The above (temporally long) StackOverflow claims in 2017, an
actual EXIF chunk was added. The benefit of this, is
no "custom" handler would be needed to attempt to parse
key-value pairs from one of the older chunk types. Since this
is optional, no program absolutely has to add it, and the
usual 4CC parse logic applies (a field you don't understand,
ignore it).

http://ftp-osl.osuosl.org/pub/libpng....0.html#C.eXIf

[4CC code of "eXIf" case sensitive]

As of today then, you can add it.

It's just a matter of "tools" to do it.

Note that the idea of compressing text means that you
can't just necessarily dump the old chunk style into
a hex editor and "recognize" the text by eye. Only the
weakest kinds of compression (like LZ4) allow doing that.
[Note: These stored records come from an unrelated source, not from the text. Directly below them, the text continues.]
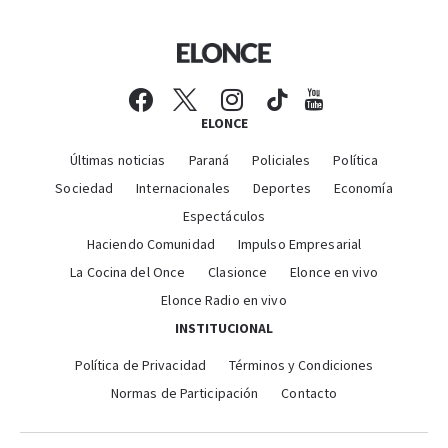
ELONCE
Últimas noticias
Paraná
Policiales
Política
Sociedad
Internacionales
Deportes
Economía
Espectáculos
Haciendo Comunidad
Impulso Empresarial
La Cocina del Once
Clasionce
Elonce en vivo
Elonce Radio en vivo
INSTITUCIONAL
Política de Privacidad
Términos y Condiciones
Normas de Participación
Contacto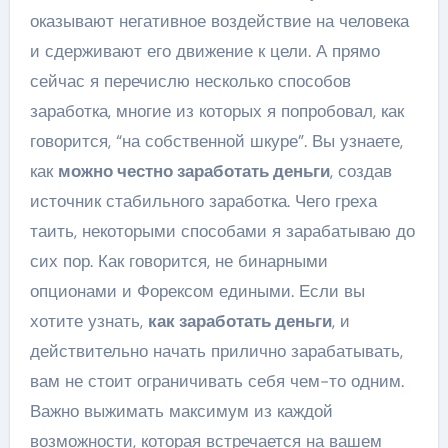
оказывают негативное воздействие на человека
и сдерживают его движение к цели. А прямо
сейчас я перечислю несколько способов
заработка, многие из которых я попробовал, как
говорится, “на собственной шкуре”. Вы узнаете,
как
можно честно заработать деньги
, создав
источник стабильного заработка. Чего греха
таить, некоторыми способами я зарабатываю до
сих пор. Как говорится, не бинарными
опционами и Форексом едиными. Если вы
хотите узнать,
как заработать деньги
, и
действительно начать прилично зарабатывать,
вам не стоит ограничивать себя чем-то одним.
Важно выжимать максимум из каждой
возможности, которая встречается на вашем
Whereas, at a guess, if an EXIF chunk was added, I would
expect the EXIF chunk to be similar to other image formats,
and concentrate more on usability than efficiency. If we
could find an example of a 2017+ PNG with added EXIF, then
we could check for that.

But otherwise, PNG has a lot of emphasis on efficiency.
That's why one PNG program, it attempts to compress a
PNG like 20 times (with different settings), it compares
all the compressed sizes, then "picks" the smallest file
out of the lot. PNG has multiple bit-depth settings,
which allow cartoon-like materials to be heavily compressed.
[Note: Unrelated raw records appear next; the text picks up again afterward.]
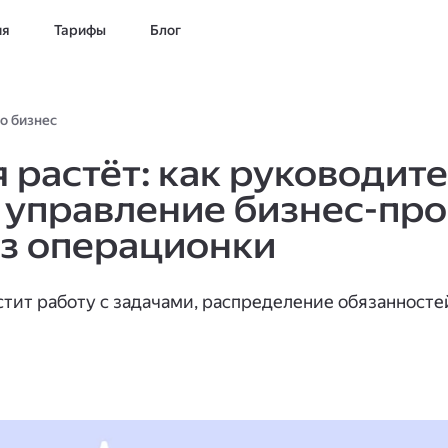
ия
Тарифы
Блог
о бизнес
 растёт: как руководит
 управление бизнес-пр
из операционки
тит работу с задачами, распределение обязанносте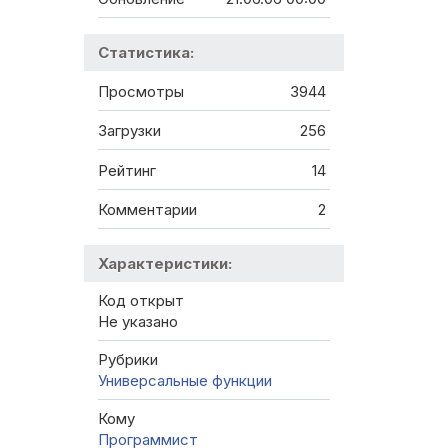
Статистика:
Просмотры
3944
Загрузки
256
Рейтинг
14
Комментарии
2
Характеристики:
Код открыт
Не указано
Рубрики
Универсальные функции
Кому
Программист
For some reason, the program for doing that can't seem to
just pick the best options from an analysis of the format,
and relies on brute force compression followed by
selection, to pick the format. People use such programs
for web site preparation and crushing the byte count
for best efficiency. Like it matters when the .js fleet
is 5MB :-( "The part that pays the bills", they don't
care how big that part gets. Whereas the PNG file must
be crushed flat.

So if you were expecting to see a lot of metadata in
web page PNGs, I would guess it wouldn't be that common.
It would take a JPG camera picture, a workflow with
2017 extension support, followed by presentation of
the item by an amateur somewhere.

In a quick search, the PNGs in my current download folder,
none of those seemed to have anything resembling an EXIF.
But that doesn't mean anything. Whereas if I were to
start throwing downloaded JPG images into HxD, I would
likely be seeing some text up near the front (an occasional
JPG would still have the camera data).

Summary: Yes, you can add metadata.
Problem one, is adding the new chunk type.
Problem two, is a recipient being able to view the
new added chunk.
Problem three, is downloading a recent enough tool,
so that JPG to PNG conversion, conserves the EXIF part,
so you won't be doing this by hand.

I doubt I have anything like that here, since I would never
have expected an image format to evolve, and then me
needing to upgrade tools for that specific purpose.
Imagemagick is probably the tool I would be most likely
to sample a new version. GIMP, the "playing with the interface
crap", has driven me away from trying new versions. While I have
Irfanview on a number of OS installs here, I don't spend a lot
of time in that program to know when support for that would
be added.

For these newsgroups then, the question would be whether
the federated search has a handler for EXIF in PNG and
indexes it, or has an option to display an EXIF chunk if you
manage to add one. I presume you want integration so
the OS does something useful too.

If the 2017 date is correct, I wouldn't expect miracles. Even
Windows 10 might be missing support.